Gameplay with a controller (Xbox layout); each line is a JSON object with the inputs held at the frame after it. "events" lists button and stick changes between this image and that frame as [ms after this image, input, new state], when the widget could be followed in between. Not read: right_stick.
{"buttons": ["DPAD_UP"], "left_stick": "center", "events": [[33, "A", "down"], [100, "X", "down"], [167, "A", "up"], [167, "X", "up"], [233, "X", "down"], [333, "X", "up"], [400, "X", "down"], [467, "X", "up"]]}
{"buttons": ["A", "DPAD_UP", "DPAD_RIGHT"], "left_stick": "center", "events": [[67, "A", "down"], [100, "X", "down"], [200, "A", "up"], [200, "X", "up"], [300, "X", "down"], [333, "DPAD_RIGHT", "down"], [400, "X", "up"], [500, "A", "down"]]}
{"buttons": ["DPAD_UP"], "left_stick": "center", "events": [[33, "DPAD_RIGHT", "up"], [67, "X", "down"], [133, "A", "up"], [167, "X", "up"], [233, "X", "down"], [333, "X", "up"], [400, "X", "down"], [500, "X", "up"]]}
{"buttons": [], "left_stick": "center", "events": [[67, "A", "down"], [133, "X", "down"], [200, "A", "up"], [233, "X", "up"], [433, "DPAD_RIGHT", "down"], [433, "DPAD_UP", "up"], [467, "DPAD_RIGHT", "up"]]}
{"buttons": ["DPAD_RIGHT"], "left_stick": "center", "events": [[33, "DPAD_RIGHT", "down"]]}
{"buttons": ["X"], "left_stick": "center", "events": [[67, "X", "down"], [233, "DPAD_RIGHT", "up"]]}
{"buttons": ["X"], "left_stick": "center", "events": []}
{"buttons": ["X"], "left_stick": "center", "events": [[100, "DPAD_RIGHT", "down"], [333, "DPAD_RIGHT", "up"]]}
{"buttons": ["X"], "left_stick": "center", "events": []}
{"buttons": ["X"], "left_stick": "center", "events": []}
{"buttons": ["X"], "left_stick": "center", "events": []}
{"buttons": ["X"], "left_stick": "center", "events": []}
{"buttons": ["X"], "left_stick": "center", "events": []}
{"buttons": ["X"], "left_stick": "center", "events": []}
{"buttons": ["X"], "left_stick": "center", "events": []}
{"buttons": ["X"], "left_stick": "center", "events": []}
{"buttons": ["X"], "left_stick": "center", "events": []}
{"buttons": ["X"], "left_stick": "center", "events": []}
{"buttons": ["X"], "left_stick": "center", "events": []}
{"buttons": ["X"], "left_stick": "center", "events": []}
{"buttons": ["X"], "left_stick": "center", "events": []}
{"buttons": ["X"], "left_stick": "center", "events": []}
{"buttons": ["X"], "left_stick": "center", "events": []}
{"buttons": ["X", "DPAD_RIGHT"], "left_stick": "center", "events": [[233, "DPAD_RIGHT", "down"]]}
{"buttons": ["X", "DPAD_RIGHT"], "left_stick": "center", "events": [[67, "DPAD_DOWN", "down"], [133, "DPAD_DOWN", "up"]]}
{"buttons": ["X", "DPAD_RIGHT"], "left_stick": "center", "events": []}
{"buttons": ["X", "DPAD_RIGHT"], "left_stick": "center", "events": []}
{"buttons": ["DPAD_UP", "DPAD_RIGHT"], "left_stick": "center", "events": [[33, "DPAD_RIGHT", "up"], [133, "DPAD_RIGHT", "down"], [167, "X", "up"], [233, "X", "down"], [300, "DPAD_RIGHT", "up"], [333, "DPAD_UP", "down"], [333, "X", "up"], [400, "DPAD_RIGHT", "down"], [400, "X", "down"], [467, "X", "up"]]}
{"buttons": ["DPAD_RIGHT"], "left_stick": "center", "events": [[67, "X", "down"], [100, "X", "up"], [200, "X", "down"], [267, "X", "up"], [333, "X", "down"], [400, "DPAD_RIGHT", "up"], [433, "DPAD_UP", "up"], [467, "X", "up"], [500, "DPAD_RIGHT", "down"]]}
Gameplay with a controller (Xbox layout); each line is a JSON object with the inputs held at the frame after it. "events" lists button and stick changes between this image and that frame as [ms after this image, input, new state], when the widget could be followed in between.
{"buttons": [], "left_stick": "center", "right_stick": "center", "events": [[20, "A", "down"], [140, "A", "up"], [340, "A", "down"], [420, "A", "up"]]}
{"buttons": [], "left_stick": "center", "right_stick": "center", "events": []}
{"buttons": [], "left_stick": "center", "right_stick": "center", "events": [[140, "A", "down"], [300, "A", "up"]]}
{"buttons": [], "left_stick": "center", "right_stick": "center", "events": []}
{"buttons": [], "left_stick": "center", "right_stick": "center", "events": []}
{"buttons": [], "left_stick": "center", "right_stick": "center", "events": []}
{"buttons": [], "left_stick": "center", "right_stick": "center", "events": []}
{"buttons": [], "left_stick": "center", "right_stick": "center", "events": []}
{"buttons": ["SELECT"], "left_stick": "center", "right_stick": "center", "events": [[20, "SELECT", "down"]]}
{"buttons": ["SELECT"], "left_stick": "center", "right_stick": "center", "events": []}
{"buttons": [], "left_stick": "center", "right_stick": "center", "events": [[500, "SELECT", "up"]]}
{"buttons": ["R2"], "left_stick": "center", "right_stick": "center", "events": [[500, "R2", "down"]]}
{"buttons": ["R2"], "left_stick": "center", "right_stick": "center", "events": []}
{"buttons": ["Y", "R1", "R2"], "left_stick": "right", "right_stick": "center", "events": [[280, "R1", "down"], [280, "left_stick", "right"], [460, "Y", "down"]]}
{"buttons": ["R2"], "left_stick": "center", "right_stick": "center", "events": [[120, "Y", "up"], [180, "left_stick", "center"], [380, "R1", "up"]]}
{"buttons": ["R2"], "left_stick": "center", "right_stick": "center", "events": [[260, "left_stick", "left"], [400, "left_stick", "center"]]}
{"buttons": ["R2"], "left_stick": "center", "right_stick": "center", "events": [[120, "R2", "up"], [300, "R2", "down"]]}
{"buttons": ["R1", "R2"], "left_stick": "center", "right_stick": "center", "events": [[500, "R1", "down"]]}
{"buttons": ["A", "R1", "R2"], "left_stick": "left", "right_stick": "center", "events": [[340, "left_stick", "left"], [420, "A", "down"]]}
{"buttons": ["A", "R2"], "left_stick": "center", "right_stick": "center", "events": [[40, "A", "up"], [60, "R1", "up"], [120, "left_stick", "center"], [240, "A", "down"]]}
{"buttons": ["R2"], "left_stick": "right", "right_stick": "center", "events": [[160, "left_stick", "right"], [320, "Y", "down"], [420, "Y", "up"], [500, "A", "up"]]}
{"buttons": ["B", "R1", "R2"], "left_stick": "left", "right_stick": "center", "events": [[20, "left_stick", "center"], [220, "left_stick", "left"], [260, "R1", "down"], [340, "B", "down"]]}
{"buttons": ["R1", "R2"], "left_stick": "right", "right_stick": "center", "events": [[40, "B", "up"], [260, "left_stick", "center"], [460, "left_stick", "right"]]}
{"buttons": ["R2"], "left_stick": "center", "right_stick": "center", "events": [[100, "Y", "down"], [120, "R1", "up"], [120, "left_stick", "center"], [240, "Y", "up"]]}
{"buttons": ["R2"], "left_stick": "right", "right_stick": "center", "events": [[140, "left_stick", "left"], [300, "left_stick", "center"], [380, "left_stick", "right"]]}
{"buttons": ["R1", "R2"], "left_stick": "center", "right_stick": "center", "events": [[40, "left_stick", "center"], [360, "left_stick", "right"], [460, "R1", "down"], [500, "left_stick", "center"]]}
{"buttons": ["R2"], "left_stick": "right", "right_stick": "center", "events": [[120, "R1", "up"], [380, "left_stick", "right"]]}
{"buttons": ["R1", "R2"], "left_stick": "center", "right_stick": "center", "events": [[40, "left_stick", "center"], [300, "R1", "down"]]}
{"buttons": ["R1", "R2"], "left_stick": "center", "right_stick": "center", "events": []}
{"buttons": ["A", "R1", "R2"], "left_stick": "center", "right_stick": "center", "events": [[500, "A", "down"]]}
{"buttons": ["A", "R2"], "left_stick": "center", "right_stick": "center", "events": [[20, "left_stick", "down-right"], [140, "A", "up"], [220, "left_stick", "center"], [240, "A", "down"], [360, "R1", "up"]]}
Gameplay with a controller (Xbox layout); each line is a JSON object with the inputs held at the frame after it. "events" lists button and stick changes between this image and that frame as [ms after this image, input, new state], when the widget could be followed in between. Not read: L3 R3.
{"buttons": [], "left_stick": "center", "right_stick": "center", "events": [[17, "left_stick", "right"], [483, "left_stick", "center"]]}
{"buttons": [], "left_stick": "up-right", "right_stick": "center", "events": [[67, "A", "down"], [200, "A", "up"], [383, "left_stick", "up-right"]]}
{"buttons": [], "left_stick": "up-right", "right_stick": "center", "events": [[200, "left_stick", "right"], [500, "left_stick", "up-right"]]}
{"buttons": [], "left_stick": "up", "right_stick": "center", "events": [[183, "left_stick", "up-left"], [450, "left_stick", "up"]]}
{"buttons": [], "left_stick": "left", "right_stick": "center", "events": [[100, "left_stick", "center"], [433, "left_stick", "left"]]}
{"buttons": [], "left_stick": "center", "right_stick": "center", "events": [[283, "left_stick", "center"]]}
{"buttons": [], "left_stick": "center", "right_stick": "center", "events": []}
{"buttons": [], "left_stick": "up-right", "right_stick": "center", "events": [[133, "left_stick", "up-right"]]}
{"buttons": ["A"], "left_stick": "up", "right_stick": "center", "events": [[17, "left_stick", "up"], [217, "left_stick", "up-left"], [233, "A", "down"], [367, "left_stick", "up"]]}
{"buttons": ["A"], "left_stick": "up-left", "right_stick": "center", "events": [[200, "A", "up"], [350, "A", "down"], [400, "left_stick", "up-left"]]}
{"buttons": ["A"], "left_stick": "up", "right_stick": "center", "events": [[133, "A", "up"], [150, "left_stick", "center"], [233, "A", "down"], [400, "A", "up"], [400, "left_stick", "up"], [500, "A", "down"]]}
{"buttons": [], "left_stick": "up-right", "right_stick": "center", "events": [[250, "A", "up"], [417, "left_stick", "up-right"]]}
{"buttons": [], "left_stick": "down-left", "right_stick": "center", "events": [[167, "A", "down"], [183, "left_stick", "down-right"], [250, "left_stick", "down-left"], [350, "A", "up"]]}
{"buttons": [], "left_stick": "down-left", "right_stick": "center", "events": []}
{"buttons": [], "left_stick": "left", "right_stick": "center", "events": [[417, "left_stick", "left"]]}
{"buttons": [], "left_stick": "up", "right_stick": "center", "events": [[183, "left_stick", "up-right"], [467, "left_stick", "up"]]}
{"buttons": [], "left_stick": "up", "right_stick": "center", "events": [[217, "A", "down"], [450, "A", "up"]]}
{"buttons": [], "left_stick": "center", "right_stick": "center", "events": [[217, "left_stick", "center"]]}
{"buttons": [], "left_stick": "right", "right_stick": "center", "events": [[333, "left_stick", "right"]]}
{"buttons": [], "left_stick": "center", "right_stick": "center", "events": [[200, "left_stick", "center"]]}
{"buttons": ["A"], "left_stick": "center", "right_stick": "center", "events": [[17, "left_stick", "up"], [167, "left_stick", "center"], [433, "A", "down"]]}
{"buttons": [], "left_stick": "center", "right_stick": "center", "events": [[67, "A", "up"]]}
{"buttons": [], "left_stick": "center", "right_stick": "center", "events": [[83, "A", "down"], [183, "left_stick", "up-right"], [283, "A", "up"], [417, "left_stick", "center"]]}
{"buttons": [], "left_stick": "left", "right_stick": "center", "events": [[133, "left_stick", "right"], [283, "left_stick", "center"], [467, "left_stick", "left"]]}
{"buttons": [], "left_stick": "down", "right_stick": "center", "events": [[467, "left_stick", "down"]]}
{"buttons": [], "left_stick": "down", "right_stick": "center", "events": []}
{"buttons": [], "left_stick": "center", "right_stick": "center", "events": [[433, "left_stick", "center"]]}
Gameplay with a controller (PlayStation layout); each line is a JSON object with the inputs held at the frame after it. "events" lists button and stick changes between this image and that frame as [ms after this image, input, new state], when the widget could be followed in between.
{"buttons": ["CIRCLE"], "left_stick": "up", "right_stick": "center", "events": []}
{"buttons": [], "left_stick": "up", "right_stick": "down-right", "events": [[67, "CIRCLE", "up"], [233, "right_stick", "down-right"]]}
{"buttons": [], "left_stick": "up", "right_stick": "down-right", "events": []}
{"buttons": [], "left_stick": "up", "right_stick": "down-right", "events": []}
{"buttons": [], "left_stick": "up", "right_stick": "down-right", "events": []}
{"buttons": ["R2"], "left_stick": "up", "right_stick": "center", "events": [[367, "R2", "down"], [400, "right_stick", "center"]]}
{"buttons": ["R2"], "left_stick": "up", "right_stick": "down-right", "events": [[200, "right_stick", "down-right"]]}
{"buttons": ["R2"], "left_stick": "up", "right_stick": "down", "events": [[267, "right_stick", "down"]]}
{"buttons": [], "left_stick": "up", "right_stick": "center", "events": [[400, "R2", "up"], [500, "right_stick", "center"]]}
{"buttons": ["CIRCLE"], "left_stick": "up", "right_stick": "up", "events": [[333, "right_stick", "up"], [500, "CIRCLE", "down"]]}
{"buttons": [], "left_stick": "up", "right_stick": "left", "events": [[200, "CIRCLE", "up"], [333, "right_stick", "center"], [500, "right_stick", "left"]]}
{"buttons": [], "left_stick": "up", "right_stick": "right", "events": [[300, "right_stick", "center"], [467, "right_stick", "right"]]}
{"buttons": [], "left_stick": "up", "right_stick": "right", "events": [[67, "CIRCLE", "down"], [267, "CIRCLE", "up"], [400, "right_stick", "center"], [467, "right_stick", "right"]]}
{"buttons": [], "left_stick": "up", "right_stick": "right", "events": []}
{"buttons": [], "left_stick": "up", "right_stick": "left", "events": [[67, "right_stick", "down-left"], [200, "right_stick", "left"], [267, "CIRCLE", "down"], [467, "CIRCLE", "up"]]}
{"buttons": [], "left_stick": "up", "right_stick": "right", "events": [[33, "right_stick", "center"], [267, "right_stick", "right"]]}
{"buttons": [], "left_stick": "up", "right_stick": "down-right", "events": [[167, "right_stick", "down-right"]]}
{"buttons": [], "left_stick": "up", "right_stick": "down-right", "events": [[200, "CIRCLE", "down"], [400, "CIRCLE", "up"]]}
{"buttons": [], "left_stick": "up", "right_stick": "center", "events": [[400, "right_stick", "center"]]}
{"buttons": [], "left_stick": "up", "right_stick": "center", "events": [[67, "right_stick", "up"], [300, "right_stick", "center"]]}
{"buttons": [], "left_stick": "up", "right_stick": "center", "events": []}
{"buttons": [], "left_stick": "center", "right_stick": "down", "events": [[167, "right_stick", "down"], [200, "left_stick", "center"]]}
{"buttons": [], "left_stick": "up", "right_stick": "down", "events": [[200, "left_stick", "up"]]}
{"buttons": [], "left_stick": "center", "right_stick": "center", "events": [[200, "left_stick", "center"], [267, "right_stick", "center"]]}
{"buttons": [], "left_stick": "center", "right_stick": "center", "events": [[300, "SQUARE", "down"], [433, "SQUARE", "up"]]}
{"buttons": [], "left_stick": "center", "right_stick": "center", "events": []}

What you are asked to do: Pull every line containing the word "could" out of the material.

The completed task:
Gameplay with a controller (Xbox layout); each line is a JSON object with the inputs held at the frame after it. "events" lists button and stick changes between this image and that frame as [ms after this image, input, new state], when the widget could be followed in between. Not read: right_stick.
Gameplay with a controller (Xbox layout); each line is a JSON object with the inputs held at the frame after it. "events" lists button and stick changes between this image and that frame as [ms after this image, input, new state], when the widget could be followed in between.
Gameplay with a controller (Xbox layout); each line is a JSON object with the inputs held at the frame after it. "events" lists button and stick changes between this image and that frame as [ms after this image, input, new state], when the widget could be followed in between. Not read: L3 R3.
Gameplay with a controller (PlayStation layout); each line is a JSON object with the inputs held at the frame after it. "events" lists button and stick changes between this image and that frame as [ms after this image, input, new state], when the widget could be followed in between.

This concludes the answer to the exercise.